Hi everybody,
I implemented a very simple eigensolver in CUDA C using the cusolver library and although it works like a charm it has an issue I have not been able to solve. After computing the eigenpairs via cusolverDnDsyevd with the option jobz = CUSOLVER_EIG_MODE_VECTOR, I copy the eigenvalue vector and eigenvector matrix from device to host by
cudaStat1 = cudaMemcpy(h_eigvals, d_eigvals, sizeof(double) * nRows, cudaMemcpyDeviceToHost);
cudaStat2 = cudaMemcpy(h_eigvecs, d_matrix, sizeof(double) * nRows * nCols, cudaMemcpyDeviceToHost);
cudaStat3 = cudaMemcpy(&info_gpu, devInfo, sizeof(int), cudaMemcpyDeviceToHost);
assert(cudaSuccess == cudaStat1);
assert(cudaSuccess == cudaStat2);
assert(cudaSuccess == cudaStat3);
where h_eigvals is the host eigenvalue vector, d_eigvals is the device eigenvalue vector, h_eigvecs is the host eigenvector matrix, and d_matrix is the device initial matrix, i.e., the matrix whose eigenpairs we are computing. As far as I know cusolverDnDsyevd rewrites the original matrix with the eigenvectors. The three assert confirm that the memory copy has been successfull. Nevertheless, when I compile and run the code I get a Segmentation fault (core dumped) error when trying to print the eigenvector matrix. I have not been able to debug this error.

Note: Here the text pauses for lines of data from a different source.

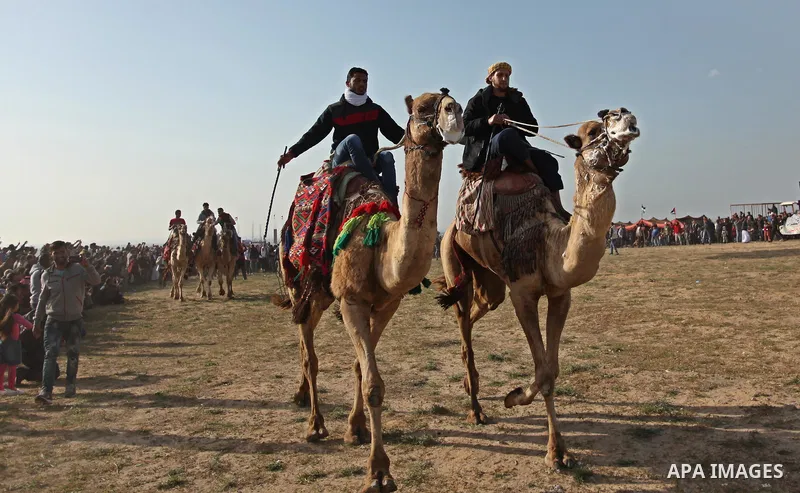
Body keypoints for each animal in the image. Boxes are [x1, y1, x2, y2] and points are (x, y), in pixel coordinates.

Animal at [278, 89, 464, 493]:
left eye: (453, 101)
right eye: (422, 108)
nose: (455, 114)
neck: (382, 248)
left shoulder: (387, 303)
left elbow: (361, 369)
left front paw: (356, 429)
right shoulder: (352, 301)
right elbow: (374, 384)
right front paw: (378, 472)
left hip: (320, 293)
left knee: (306, 341)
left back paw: (301, 397)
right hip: (298, 280)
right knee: (308, 351)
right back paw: (315, 425)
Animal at [434, 108, 640, 470]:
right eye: (591, 132)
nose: (625, 116)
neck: (548, 241)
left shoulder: (560, 294)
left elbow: (551, 369)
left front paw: (519, 400)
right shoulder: (522, 294)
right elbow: (543, 373)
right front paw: (553, 450)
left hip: (490, 281)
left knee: (478, 309)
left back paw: (470, 381)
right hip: (452, 254)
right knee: (461, 315)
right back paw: (475, 409)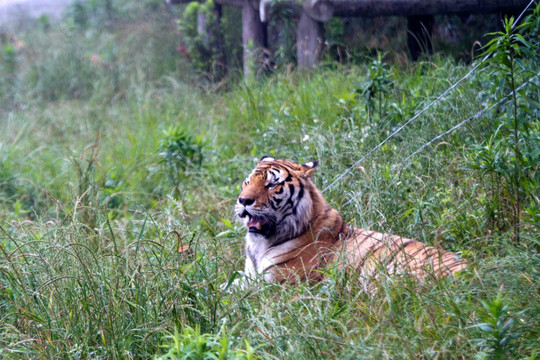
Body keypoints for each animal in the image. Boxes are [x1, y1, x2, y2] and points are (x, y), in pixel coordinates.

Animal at [234, 156, 466, 286]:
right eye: (247, 182)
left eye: (272, 184)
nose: (243, 200)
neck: (260, 244)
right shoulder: (246, 278)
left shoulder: (276, 287)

The previously mentioned arrays are initialized by
double **h_matrix;
h_matrix = (double **)malloc(nRows * sizeof(double *));
for (int i = 0; i < nRows; i++) {
h_matrix[i] = (double *)malloc(nCols * sizeof(double));
}
initialData(h_matrix, nRows, nCols);
double *h_eigvals = (double *)malloc(nRows * sizeof(double));
for (int i = 0; i < nRows; i++) {
h_eigvals[i] = 0;
}
double **h_eigvecs;
h_eigvecs = (double **)malloc(nRows * sizeof(double *));
for (int i = 0; i < nRows; i++) {
h_eigvecs[i] = (double *)malloc(nCols * sizeof(double));
}
for (int i = 0; i < nRows; i++) {
for (int j = 0; j < nCols; j++) {
h_eigvecs[i][j] = 0;
}
}
Thank you very much in advance.